# Create, Train and Deploy an image classification model for free - zero hardware

This notebook will take you through every step needed to create an image classification model. 
We will be using using Kaggle, Fast.ai HuggingFace, Replit and Github to do everything we need for free! 

It'll be split into 3 main parts:
1. Getting started and importing dataset.
2. Creating and training model
3. Deploying your model

If you enjoy this notebook, or learn anything. Please upvote and follow me on twitter @jawdinmorris.
First we install the latest version of fastbook:

# 1.0 Kaggle, Data and Setup

# 1 Kaggle

**What is kaggle?** 
Kaggle is one of the world's largest data science platforms. It allows you to find, collate and manage datasets, machine learning models and even enter competitions! You're reading this, most likely, on Kaggle right now. 

**Why kaggle?**
Because it lets us use Jupyter notebooks in the cloud, for free.

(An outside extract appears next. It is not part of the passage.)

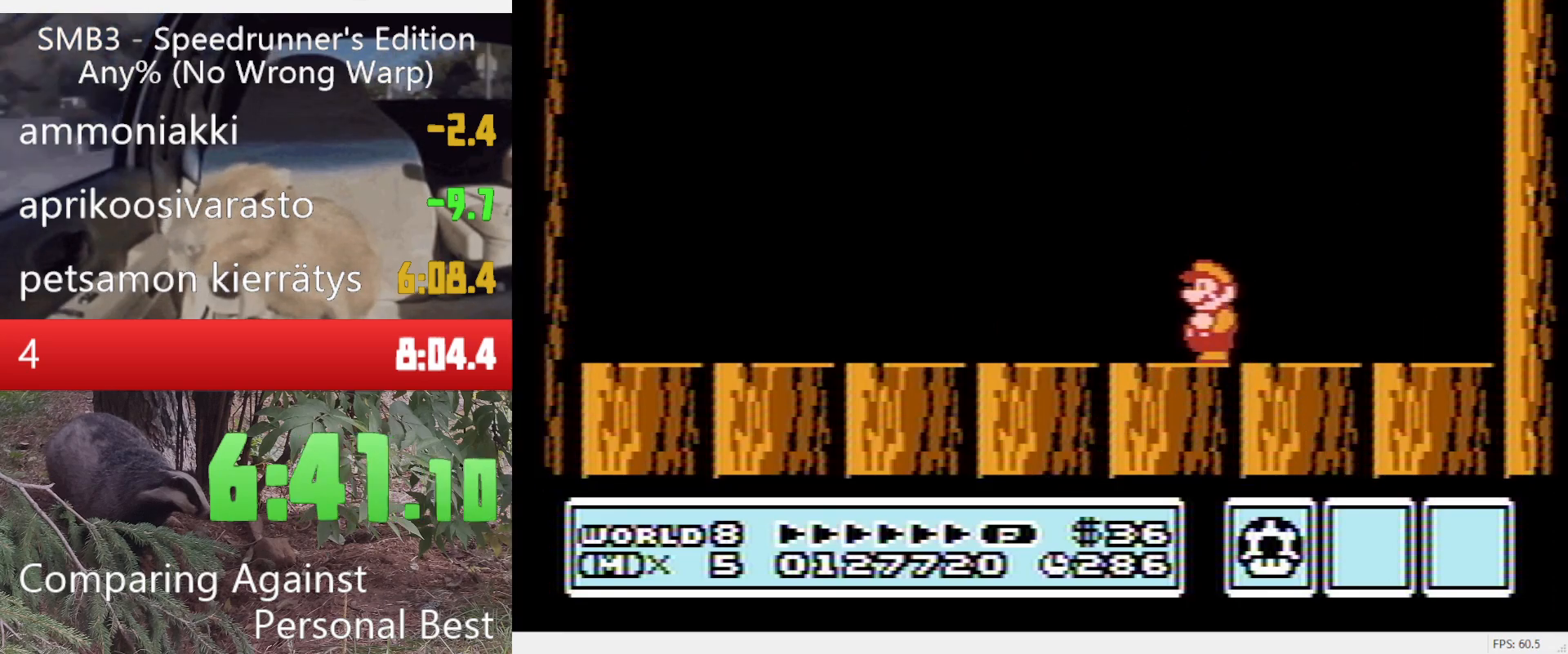
{"buttons": [], "events": []}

You can easily create and run code in little Code Blocks. Any code block in this notebook, you can run as you follow along and it will all work. Else, fork your own version and edit whatever you want!


To get your data I recommend using the datasets i've created: 
* https://www.kaggle.com/datasets/jawdinmorris/bird-images
* https://www.kaggle.com/datasets/jawdinmorris/cat-images
* https://www.kaggle.com/datasets/jawdinmorris/puppy-images

Else, you need to find and import any datasets you'd like of individual animals. Kaggle has countless other datasets you can use. Our model doesn't need a lot to work, I use about 250 per animal. But meaningful, accurate results can be achieved with less than 50. 

You can use Python and BeautifulSoup, Bing API or even Google Chrome Extensions to quickly gather many images yourself. 

# 1.2 Setup
Now you need to setup your kaggle notebook. First, install the latest verison of fastbook Notice the ! at the beginning of the command here, this is to signify it is a bash command, note python code.

In [None]:
!pip install -Uqq fastbook

Import fastbook and it's related widgets. 
Then run setup_book to get started.

Under that is boilerplate code provided by kaggle. This creates links to the data you imported before.

In [None]:
import fastbook
from fastbook import *
from fastai.vision.widgets import *
fastbook.setup_book()

# This Python 3 environment comes with many helpful analytics libraries installed
# It is defined by the kaggle/python Docker image: https://github.com/kaggle/docker-python
# For example, here's several helpful packages to load

import numpy as np # linear algebra
import pandas as pd # data processing, CSV file I/O (e.g. pd.read_csv)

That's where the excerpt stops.